To be honest, if I wanted a cheap crappy jobsite saw, I would rather have whatever is on sale that week at the big box stores. You're still getting a not so great saw for $75-100, but it weighs 60 pounds less.


----------



## jlsconstruction (Apr 26, 2011)

steex said:


> To be honest, if I wanted a cheap crappy jobsite saw, I would rather have whatever is on sale that week at the big box stores. You're still getting a not so great saw for $75-100, but it weighs 60 pounds less.


Last time I checked cheep crappy table saws are in the 300 to 400 range.

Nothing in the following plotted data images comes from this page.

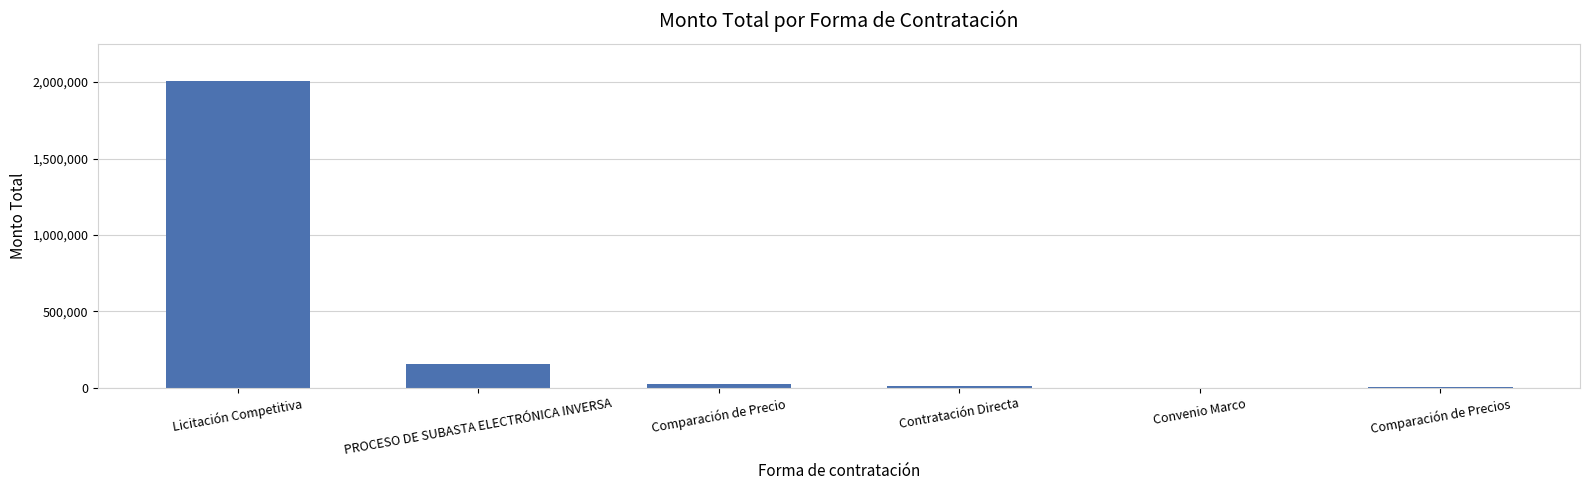

At which label does the data first exceed 22114?

Licitación Competitiva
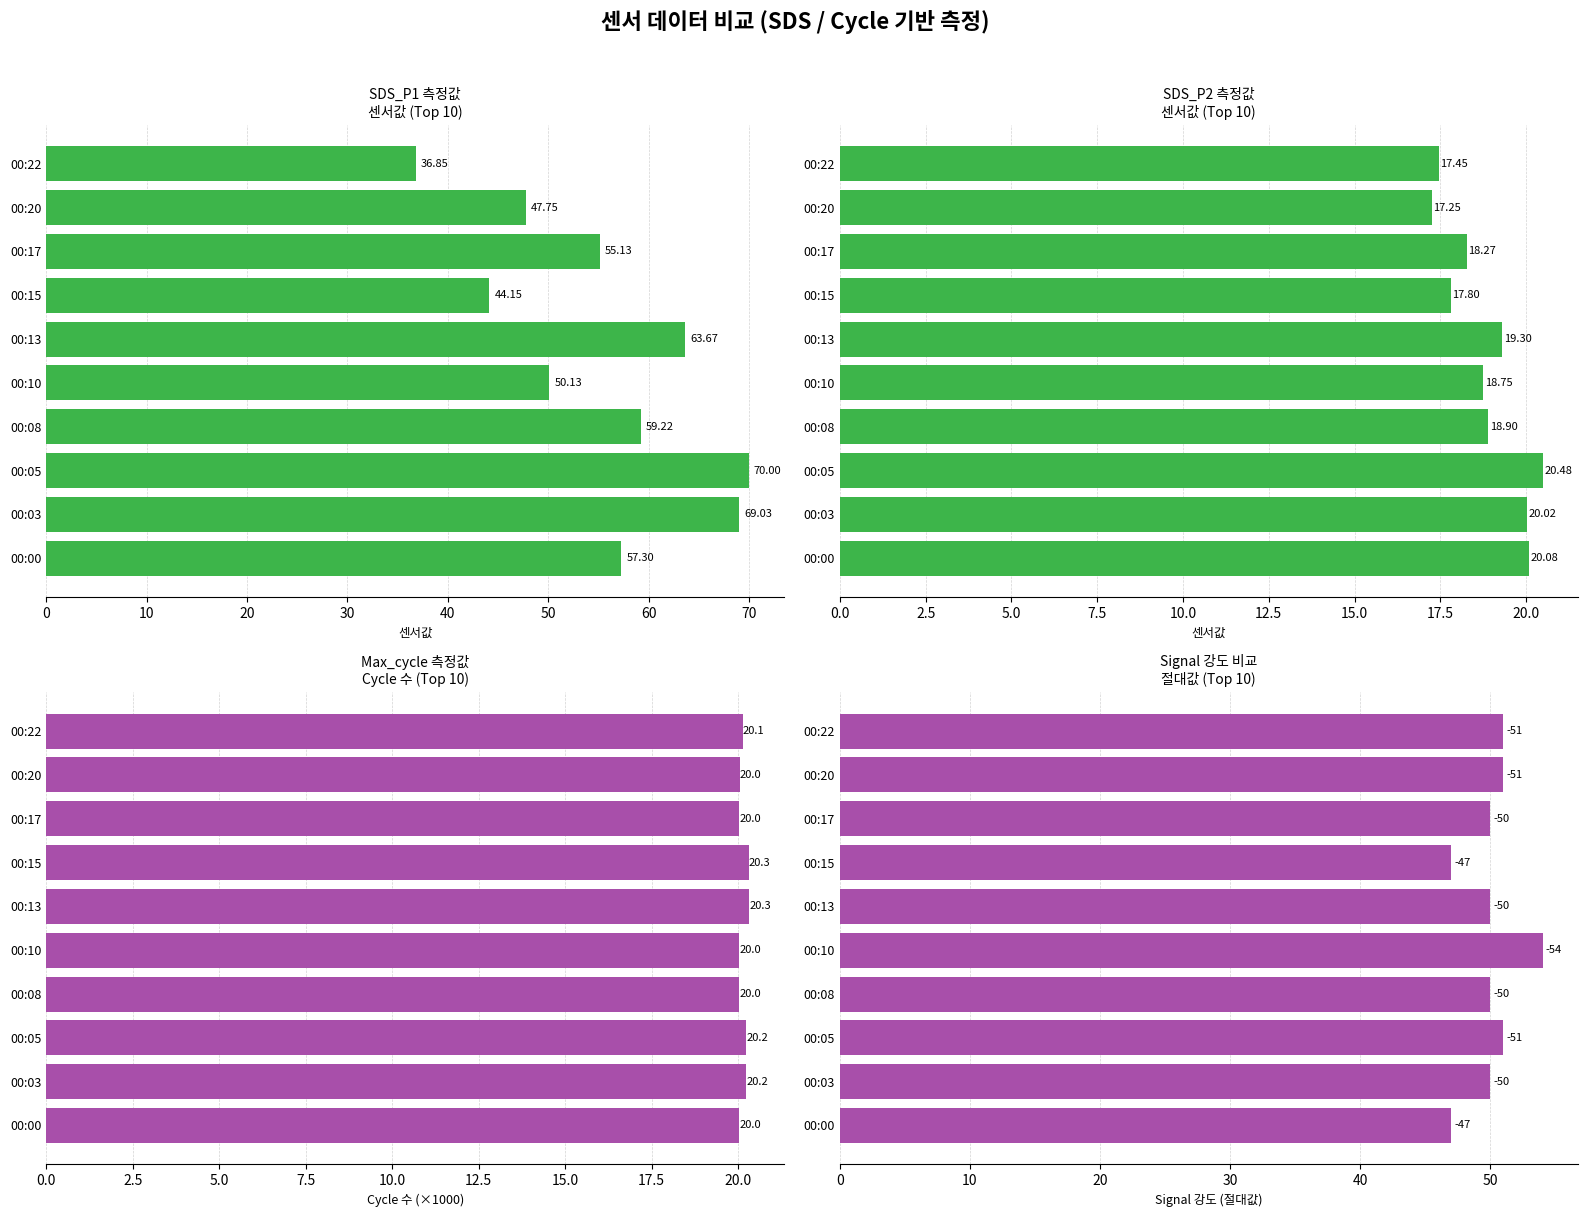

Is it true that SDS_P2 equals 11.8 at 00:00?

False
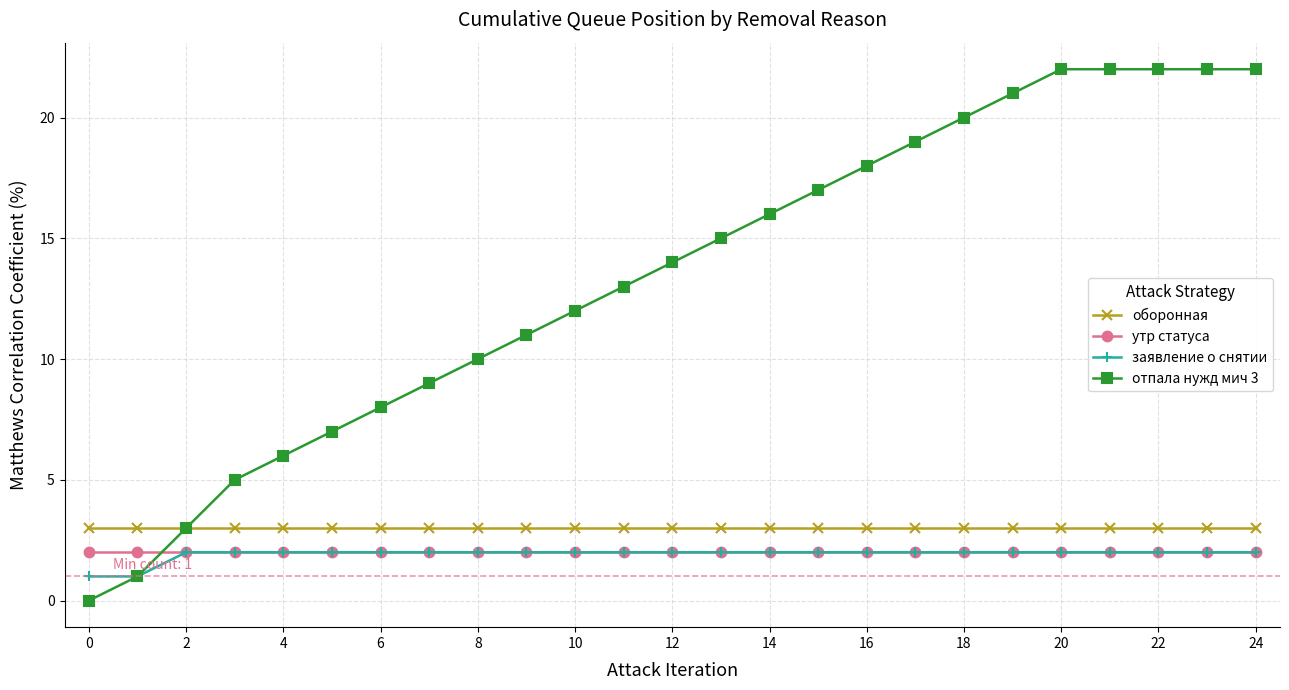

True or false: оборонная and утр статуса intersect in this chart.

False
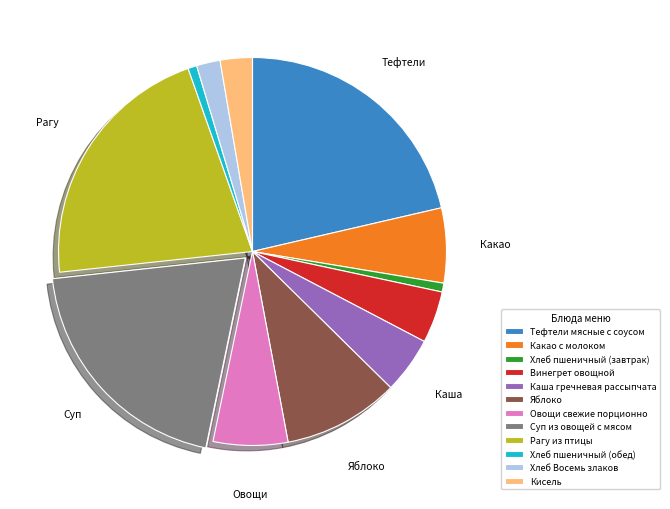

The Хлеб пшеничный (обед) slice represents 1% of the pie. True or false?

True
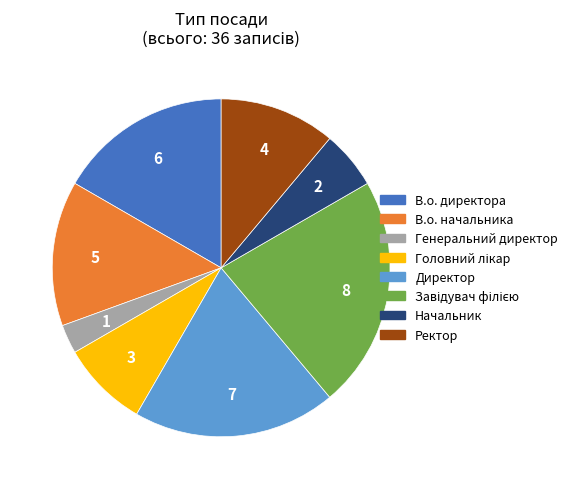

What is the smallest slice in the pie chart?

Генеральний директор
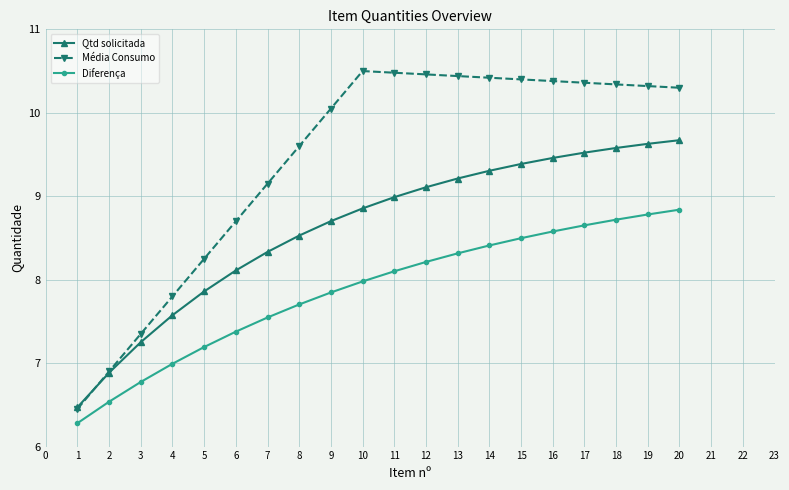

What is the difference between the second highest and minimum values in the Diferença series?

2.5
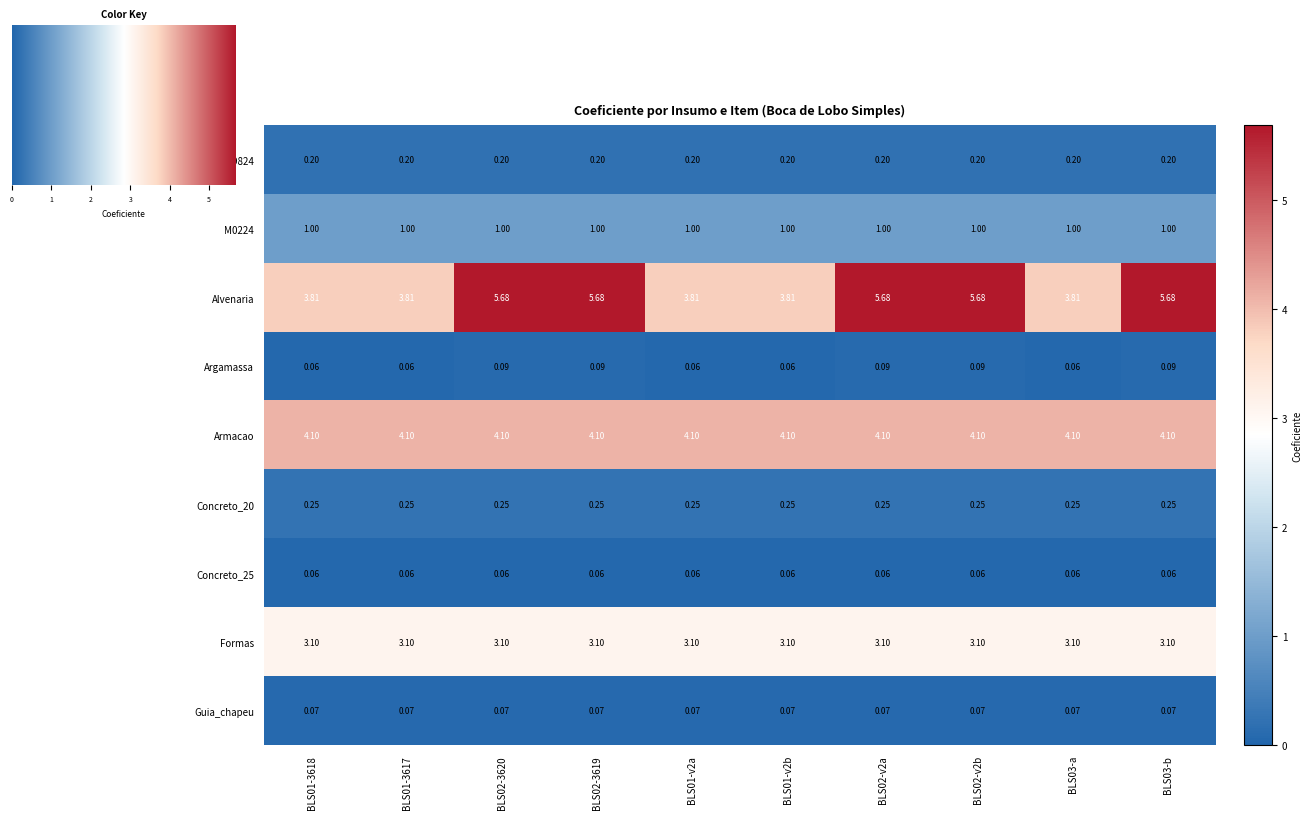

Which series has the largest range (max minus min)?

Alvenaria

I have a 60ish craftman that gets the occasional use.


----------



## 91782 (Sep 6, 2012)

jlsconstruction said:


> Last time I checked cheep crappy table saws are in the 300 to 400 range.
> 
> I have a 60ish craftman that gets the occasional use.


Seriously? The last cheap crappy plastic & aluminum TS I bought was like $109-110? Guess I ought to take better care of it - but I know I won't. 

I lugged one of them Craftsmen around for some years - and a matching radial arm saw to boot. Good for building muscles...I think they are both rusting up pretty good in one of the barns right now.


----------



## jlsconstruction (Apr 26, 2011)

SmallTownGuy said:


> Seriously? The last cheap crappy plastic & aluminum TS I bought was like $109-110? Guess I ought to take better care of it - but I know I won't.
> 
> I lugged one of them Craftsmen around for some years - and a matching radial arm saw to boot. Good for building muscles...I think they are both rusting up pretty good in one of the barns right now.


Well I just checked, I guess you can get a few in the 150 range but I doubt it would last more then a week.


----------



## steex (Feb 19, 2013)

Yeah, I guess they have gone up a little. About five years ago I was doing some whole house remodels in questionable areas and getting cheap table saws for $100 or $80 on sale. We went through three in a year, but not to them wearing out. It seemed like they were always the thing that got stolen when someone broke in. I would rather have something like that out as bait than have them tearing wiring out of the walls or spending a lot of time hunting for something that was really worth stealing.


----------



## hdavis (Feb 14, 2012)

$100 will get you a pretty good and pretty heavy old cast iron Craftsman saw. I haven't seen one stolen off a job site ever.


----------



## Okiecontractor (Oct 15, 2012)

I said 80s model. Just got to cleaning it up and saw that it was a Christmas gift for my neighbor in 73. The crazy thing is that I bought the saw 40 miles away. I've gotta go get him and show him.


----------